What you should do - From the records below, print exactly the lines starting at the one containing "ہفتوں کی توسیع" and ending at the one containing "امید ہے لبنانی", ends included, and nothing else.

****************

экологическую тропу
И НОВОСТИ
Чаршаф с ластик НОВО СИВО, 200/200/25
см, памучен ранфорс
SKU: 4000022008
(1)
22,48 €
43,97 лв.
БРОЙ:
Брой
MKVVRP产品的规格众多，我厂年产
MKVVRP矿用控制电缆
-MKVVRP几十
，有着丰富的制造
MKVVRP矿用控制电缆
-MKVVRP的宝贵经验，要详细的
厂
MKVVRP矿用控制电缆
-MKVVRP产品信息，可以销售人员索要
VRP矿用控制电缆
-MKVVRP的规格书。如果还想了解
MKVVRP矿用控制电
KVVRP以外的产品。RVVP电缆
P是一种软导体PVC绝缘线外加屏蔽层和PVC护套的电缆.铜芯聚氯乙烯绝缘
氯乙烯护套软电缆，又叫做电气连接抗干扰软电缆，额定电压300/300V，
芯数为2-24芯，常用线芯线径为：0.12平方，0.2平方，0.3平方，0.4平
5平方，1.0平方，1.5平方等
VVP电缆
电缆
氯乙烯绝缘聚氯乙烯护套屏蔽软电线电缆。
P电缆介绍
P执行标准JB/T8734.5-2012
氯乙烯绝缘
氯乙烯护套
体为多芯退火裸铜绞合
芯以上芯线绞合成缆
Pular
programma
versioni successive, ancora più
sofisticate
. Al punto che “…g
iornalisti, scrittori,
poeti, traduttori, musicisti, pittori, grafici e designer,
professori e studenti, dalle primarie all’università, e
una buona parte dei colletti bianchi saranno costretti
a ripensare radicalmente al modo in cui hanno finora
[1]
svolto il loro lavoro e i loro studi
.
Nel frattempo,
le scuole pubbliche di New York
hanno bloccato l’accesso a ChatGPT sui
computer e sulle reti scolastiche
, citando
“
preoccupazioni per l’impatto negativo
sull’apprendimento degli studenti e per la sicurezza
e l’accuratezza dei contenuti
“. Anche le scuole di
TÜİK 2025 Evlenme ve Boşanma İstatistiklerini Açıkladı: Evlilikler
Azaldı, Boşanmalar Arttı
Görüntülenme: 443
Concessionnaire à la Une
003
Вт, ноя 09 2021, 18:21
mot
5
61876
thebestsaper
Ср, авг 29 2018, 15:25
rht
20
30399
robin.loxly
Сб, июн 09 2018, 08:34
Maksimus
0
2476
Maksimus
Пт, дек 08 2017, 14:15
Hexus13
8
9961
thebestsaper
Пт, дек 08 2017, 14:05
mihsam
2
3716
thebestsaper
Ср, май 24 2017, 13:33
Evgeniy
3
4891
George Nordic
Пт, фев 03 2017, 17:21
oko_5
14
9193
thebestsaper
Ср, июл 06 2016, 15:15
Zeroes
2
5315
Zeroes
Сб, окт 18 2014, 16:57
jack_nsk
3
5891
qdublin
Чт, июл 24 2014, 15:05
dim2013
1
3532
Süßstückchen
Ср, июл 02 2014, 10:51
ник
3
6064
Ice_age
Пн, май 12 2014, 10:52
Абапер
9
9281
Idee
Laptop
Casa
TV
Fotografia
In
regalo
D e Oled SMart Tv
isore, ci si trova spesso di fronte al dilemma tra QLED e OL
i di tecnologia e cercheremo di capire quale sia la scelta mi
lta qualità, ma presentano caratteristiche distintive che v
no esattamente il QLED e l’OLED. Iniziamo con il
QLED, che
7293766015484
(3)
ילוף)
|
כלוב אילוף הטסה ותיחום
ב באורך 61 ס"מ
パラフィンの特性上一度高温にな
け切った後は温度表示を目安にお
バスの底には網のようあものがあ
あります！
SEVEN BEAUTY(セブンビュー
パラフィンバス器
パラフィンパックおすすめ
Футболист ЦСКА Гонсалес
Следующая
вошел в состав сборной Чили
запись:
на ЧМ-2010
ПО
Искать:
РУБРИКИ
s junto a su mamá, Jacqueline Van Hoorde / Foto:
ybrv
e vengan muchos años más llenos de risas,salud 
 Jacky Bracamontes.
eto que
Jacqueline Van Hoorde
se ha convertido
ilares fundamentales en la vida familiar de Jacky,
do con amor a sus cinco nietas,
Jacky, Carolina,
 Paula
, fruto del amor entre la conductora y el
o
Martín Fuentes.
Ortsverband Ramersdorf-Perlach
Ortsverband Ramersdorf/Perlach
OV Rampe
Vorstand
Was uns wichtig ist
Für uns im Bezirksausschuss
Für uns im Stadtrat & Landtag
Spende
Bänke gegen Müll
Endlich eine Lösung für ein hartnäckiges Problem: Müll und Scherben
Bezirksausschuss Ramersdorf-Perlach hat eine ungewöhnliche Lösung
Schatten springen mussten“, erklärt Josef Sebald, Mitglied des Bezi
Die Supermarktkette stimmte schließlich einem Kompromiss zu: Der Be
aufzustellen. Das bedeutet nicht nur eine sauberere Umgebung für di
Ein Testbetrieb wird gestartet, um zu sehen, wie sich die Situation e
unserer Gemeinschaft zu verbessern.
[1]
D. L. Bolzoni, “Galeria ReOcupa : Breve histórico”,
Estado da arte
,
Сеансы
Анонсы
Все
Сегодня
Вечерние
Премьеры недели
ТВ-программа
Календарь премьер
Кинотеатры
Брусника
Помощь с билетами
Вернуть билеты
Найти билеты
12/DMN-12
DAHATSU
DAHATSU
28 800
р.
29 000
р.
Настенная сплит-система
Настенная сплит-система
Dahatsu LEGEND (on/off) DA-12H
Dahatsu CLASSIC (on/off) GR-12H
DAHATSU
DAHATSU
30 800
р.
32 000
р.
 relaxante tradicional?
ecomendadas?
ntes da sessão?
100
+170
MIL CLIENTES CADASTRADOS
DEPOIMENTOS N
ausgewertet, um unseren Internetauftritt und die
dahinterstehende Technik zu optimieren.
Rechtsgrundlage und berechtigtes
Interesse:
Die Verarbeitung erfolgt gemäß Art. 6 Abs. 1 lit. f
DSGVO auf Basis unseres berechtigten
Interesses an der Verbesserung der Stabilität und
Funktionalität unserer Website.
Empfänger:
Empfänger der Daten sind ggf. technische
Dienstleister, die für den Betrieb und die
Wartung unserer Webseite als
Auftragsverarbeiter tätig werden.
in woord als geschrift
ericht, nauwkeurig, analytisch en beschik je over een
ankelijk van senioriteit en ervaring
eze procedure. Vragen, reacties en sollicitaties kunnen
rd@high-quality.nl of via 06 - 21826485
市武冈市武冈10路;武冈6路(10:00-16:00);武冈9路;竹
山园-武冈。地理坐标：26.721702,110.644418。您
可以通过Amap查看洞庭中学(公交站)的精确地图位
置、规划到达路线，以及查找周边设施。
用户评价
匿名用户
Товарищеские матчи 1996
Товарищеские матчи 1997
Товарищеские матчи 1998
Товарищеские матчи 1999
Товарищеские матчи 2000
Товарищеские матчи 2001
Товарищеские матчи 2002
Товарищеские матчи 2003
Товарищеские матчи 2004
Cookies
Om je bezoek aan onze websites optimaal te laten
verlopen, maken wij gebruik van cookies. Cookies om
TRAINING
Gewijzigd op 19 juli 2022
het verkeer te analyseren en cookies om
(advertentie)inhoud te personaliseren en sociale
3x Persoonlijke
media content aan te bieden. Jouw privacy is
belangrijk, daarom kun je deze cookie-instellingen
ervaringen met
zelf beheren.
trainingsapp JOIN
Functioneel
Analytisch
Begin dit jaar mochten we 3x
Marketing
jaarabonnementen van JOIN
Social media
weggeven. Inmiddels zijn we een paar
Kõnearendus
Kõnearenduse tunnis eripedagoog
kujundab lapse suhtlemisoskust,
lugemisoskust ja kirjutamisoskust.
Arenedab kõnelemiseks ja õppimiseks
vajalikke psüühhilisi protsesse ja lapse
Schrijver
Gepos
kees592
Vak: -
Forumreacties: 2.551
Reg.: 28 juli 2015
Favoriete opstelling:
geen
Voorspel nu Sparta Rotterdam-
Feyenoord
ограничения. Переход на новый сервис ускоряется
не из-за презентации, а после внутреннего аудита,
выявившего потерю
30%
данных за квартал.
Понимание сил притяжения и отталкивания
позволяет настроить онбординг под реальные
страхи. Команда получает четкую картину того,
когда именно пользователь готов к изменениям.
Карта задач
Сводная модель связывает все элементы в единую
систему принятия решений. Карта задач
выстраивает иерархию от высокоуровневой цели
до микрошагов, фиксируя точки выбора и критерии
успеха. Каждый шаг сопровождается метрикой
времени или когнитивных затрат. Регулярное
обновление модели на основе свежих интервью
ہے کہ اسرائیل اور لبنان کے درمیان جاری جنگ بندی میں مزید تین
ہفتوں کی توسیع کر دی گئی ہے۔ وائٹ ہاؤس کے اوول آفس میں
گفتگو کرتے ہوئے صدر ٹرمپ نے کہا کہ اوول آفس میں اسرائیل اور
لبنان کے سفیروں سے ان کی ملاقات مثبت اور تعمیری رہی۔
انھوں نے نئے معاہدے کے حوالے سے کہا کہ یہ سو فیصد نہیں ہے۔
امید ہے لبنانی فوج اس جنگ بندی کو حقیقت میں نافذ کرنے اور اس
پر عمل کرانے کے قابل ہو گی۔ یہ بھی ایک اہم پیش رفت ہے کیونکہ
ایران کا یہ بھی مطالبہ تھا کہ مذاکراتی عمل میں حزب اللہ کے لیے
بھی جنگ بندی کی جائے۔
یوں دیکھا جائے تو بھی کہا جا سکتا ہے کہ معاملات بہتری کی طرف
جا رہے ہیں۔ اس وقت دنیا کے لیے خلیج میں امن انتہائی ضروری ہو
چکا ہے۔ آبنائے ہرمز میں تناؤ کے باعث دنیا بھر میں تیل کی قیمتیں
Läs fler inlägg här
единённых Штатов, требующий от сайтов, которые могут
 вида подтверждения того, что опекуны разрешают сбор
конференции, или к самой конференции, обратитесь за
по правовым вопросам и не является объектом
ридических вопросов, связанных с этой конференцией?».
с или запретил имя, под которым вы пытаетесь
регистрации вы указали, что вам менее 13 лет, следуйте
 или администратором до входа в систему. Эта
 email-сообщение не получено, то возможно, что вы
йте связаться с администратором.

****************

Completed task -
ہفتوں کی توسیع کر دی گئی ہے۔ وائٹ ہاؤس کے اوول آفس میں
گفتگو کرتے ہوئے صدر ٹرمپ نے کہا کہ اوول آفس میں اسرائیل اور
لبنان کے سفیروں سے ان کی ملاقات مثبت اور تعمیری رہی۔
انھوں نے نئے معاہدے کے حوالے سے کہا کہ یہ سو فیصد نہیں ہے۔
امید ہے لبنانی فوج اس جنگ بندی کو حقیقت میں نافذ کرنے اور اس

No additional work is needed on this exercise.